__Given exercise__: Render the lines of every record below as a numbered list, skipping blank lines and omitting the pictures.

--- Begin Material for this exercise ---

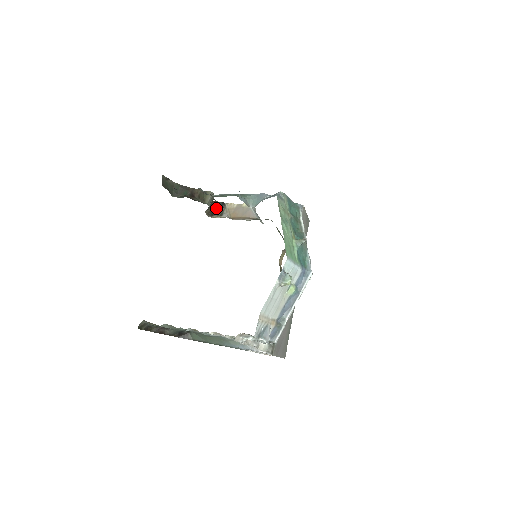
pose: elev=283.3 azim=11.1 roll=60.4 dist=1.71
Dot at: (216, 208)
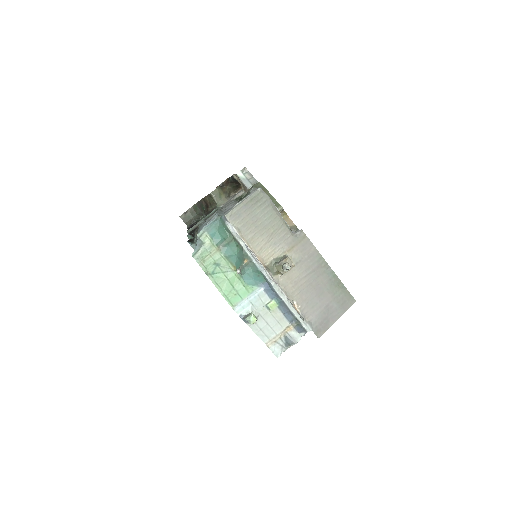
Dot at: (233, 184)
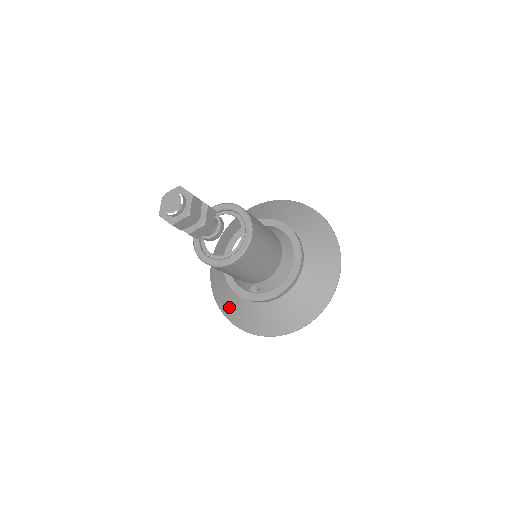
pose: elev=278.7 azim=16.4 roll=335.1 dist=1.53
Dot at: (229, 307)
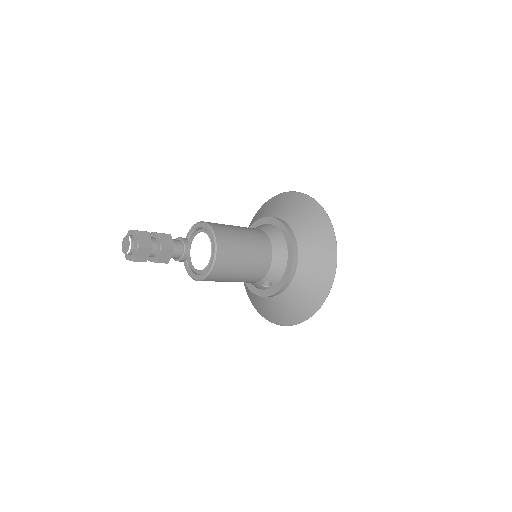
Dot at: (266, 311)
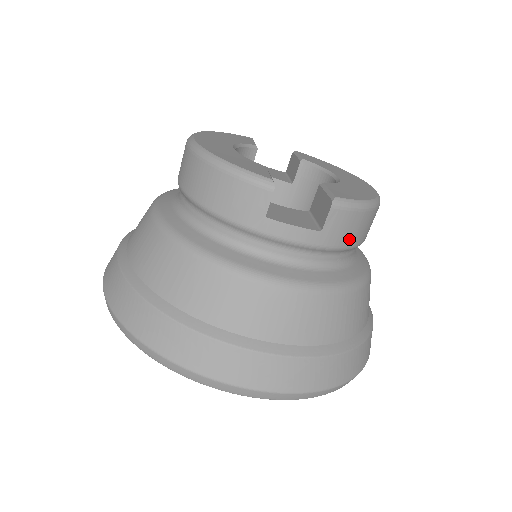
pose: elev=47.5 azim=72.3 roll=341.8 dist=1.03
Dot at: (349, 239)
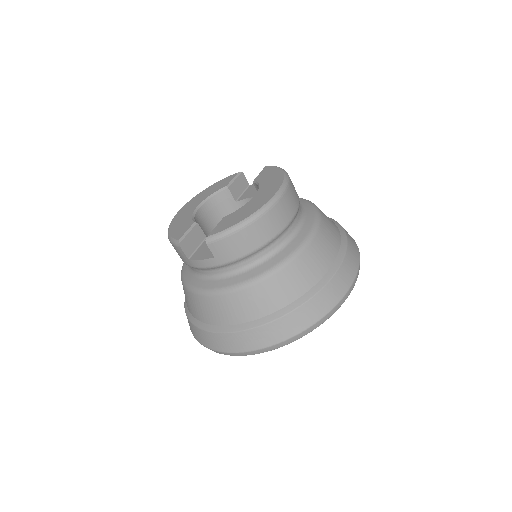
Dot at: (240, 251)
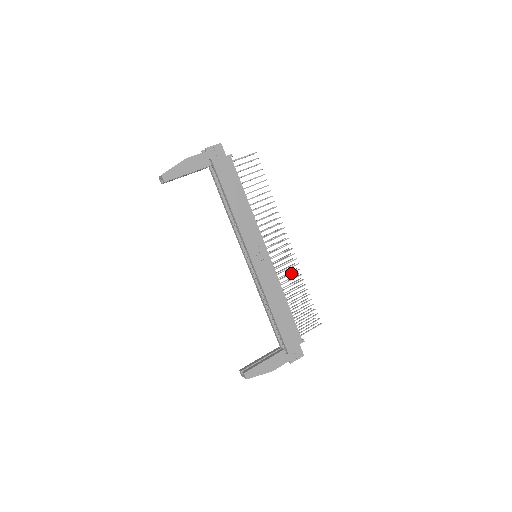
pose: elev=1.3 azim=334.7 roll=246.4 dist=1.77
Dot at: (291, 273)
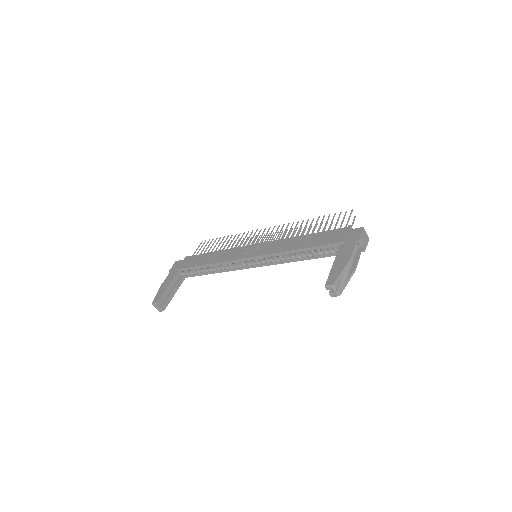
Dot at: (289, 230)
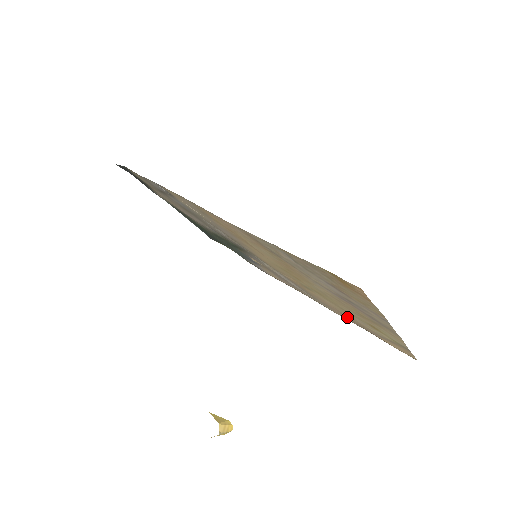
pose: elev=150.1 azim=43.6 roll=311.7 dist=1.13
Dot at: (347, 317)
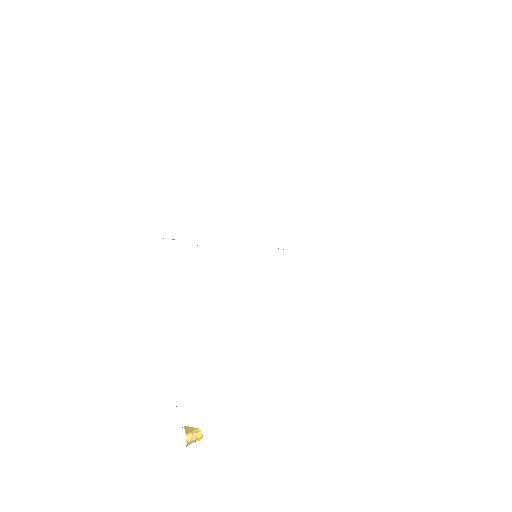
Dot at: occluded
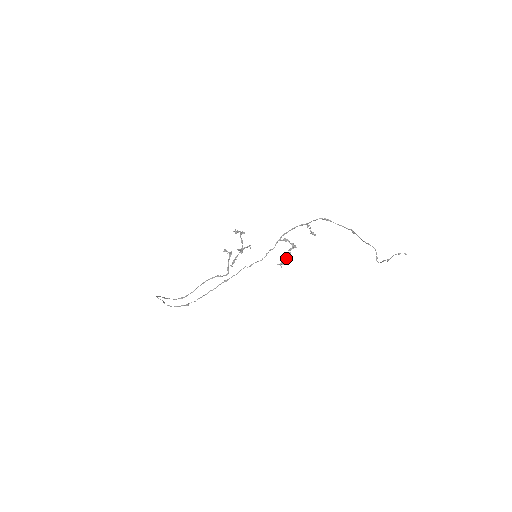
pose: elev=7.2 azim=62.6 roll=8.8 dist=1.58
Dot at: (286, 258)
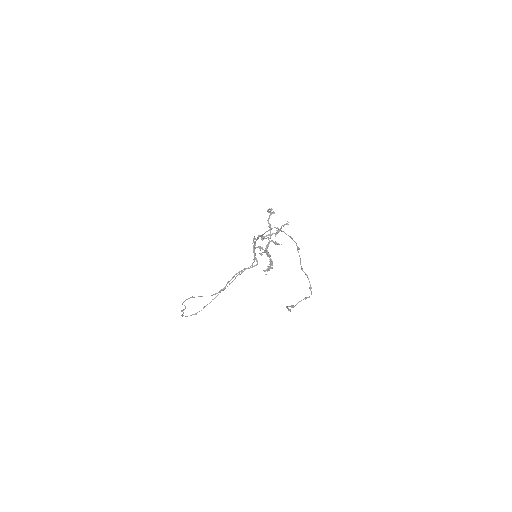
Dot at: (270, 264)
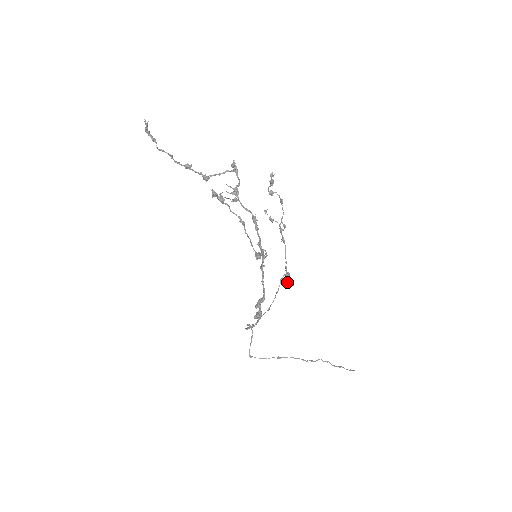
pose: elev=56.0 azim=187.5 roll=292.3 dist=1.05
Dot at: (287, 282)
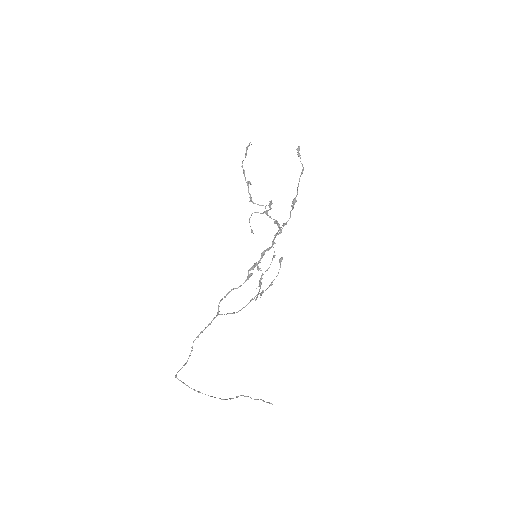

--- End Material for this exercise ---

__Full response__:
1. pose: elev=283.3 azim=11.1 roll=60.4 dist=1.71
2. Dot at: (216, 208)
3. Dot at: (233, 184)
4. pose: elev=278.7 azim=16.4 roll=335.1 dist=1.53
5. Dot at: (229, 307)
6. Dot at: (266, 311)
7. pose: elev=47.5 azim=72.3 roll=341.8 dist=1.03
8. Dot at: (349, 239)
9. Dot at: (240, 251)
10. pose: elev=1.3 azim=334.7 roll=246.4 dist=1.77
11. Dot at: (291, 273)
12. Dot at: (289, 230)
13. pose: elev=150.1 azim=43.6 roll=311.7 dist=1.13
14. Dot at: (347, 317)
15. Dot at: occluded
16. pose: elev=7.2 azim=62.6 roll=8.8 dist=1.58
17. Dot at: (286, 258)
18. Dot at: (270, 264)
19. pose: elev=56.0 azim=187.5 roll=292.3 dist=1.05
20. Dot at: (287, 282)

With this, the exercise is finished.